Rising hopes of a US-China trade agreement and a soft Brexit deal continue to lift investor sentiment. The dovish stance recently adopted by major central banks, easier funding conditions, and Chinese stimulus measures are all supportive for equities. However, economic uncertainty remains high, global manufacturing activity is decelerating, and trade growth continues to slow. We maintain a neutral view on global equities.
Stay neutral on eurozone equities
US: “Don’t fight the Federal Reserve (Fed)” The Fed’s change in policy stance helped trigger the sharp rebound in equities from the late-December lows. Meanwhile, constructive US-China trade talks have lifted investor sentiment, even if the terms of any deal are still highly uncertain. The Fed’s pause in monetary policy and easier funding conditions are clear positives for equity markets. However, corporate profit growth will decelerate this year – sales growth is slowing, the impact from last year’s tax cuts is fading and rising wages are eroding historically-high margins. .

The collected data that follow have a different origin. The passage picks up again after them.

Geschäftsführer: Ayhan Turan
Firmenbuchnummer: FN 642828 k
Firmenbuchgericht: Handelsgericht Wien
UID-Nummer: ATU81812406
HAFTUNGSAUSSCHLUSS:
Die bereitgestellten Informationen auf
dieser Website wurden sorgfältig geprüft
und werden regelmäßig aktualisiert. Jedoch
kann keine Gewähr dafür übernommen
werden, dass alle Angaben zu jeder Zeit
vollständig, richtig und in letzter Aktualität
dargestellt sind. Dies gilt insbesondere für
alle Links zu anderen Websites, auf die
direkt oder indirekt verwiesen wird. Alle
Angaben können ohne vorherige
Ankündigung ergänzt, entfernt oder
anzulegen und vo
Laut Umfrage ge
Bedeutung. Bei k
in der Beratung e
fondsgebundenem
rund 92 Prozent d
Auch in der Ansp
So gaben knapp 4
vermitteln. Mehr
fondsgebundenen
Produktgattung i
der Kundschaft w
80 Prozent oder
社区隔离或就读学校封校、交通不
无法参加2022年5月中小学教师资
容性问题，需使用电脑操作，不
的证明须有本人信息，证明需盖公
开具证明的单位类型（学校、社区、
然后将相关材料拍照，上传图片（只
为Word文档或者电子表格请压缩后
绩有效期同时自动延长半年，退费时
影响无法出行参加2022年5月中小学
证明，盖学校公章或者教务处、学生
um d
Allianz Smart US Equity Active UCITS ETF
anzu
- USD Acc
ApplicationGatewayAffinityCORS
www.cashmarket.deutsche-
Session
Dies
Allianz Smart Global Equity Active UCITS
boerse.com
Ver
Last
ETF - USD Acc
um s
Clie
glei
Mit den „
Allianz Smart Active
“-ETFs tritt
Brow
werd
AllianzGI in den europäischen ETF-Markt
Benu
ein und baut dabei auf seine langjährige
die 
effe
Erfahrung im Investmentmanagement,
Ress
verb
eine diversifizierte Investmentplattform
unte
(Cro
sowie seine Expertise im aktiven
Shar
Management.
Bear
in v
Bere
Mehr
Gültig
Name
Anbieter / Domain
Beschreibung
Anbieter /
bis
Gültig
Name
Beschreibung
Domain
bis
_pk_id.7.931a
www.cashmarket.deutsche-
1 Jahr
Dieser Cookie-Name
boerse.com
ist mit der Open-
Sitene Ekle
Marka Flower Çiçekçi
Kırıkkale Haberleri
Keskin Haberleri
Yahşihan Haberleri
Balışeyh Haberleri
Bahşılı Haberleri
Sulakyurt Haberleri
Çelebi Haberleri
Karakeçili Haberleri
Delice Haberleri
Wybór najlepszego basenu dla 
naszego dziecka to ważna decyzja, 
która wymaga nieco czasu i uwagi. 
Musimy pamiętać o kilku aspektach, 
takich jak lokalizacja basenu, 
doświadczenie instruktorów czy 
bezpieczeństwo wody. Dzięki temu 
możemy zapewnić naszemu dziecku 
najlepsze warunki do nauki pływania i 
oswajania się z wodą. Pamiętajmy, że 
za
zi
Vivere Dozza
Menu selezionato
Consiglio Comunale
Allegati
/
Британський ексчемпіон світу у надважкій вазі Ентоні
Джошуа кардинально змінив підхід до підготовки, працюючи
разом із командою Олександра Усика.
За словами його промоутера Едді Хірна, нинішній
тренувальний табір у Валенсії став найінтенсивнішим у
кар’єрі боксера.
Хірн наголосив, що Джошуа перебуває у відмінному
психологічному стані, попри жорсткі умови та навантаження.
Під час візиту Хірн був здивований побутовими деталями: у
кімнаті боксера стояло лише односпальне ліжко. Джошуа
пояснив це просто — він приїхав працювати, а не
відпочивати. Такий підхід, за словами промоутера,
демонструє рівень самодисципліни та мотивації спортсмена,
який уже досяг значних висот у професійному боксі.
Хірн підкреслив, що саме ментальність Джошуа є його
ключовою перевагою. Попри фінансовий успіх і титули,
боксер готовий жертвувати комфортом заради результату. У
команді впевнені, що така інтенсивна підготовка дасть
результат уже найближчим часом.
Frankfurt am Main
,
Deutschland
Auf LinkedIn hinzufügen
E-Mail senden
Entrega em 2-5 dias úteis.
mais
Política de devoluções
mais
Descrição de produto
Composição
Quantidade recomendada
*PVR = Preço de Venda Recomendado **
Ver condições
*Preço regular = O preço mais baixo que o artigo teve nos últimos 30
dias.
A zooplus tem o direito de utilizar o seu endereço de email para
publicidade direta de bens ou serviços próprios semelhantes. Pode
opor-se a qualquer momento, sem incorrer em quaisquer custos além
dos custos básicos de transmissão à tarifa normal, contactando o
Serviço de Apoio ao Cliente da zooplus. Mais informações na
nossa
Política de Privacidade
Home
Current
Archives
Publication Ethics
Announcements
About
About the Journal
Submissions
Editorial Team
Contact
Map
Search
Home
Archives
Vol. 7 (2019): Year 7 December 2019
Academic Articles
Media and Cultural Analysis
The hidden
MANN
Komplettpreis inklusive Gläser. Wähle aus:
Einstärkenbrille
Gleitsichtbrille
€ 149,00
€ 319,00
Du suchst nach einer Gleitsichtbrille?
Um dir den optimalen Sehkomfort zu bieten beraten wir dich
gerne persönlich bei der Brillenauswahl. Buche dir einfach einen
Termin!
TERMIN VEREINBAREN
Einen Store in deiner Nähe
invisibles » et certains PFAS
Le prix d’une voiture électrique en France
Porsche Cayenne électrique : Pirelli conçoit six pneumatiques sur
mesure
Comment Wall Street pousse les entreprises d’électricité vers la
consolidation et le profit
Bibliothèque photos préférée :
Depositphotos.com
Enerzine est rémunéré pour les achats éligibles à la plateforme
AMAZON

Eurozone: a wall of worries Eurozone fiscal policy is being eased and there is talk of new long-term refinancing support for bank lending, two supportive factors for stocks. However, equities are vulnerable to slowing global trade and to a weakening regional economy where manufacturing activity is declining rapidly. In addition, political uncertainty is high, banking sector weakness is a source of concern and trade tensions persist despite the push to reach a US-China agreement. And European car manufacturers would be badly hit if the US were to impose auto tariffs. In this context, earnings-per-share (EPS) should continue to grow at a sluggish pace this year.
Economic uncertainties remain elevated
UK – in the hands of Brexit Large British companies generate a significant share of revenues overseas, making them highly sensitive to the Brexit outcome – a soft deal would strengthen sterling, to the detriment of foreign earnings. The market should remain volatile but appealing valuations and a high dividend yield argue for a sanguine view.
Japan: good fundamentals but cyclical headwinds Despite solid domestic demand, the global slowdown could penalise this cyclical market and profit growth is expected to be lacklustre in coming months. This should outweigh positives from structural reforms, improved corporate governance and profitability, and attractive valuations.
Emerging markets: out of the bargain basement The environment for emerging markets has improved over the past few months as a more dovish Fed and a peaking dollar have eased pressures. Also, most central banks are now less restrictive, currencies have stabilised, and capital inflows are recovering. However, valuations are no longer a bargain and emerging equities remain vulnerable to any disappointment in US-China negotiations.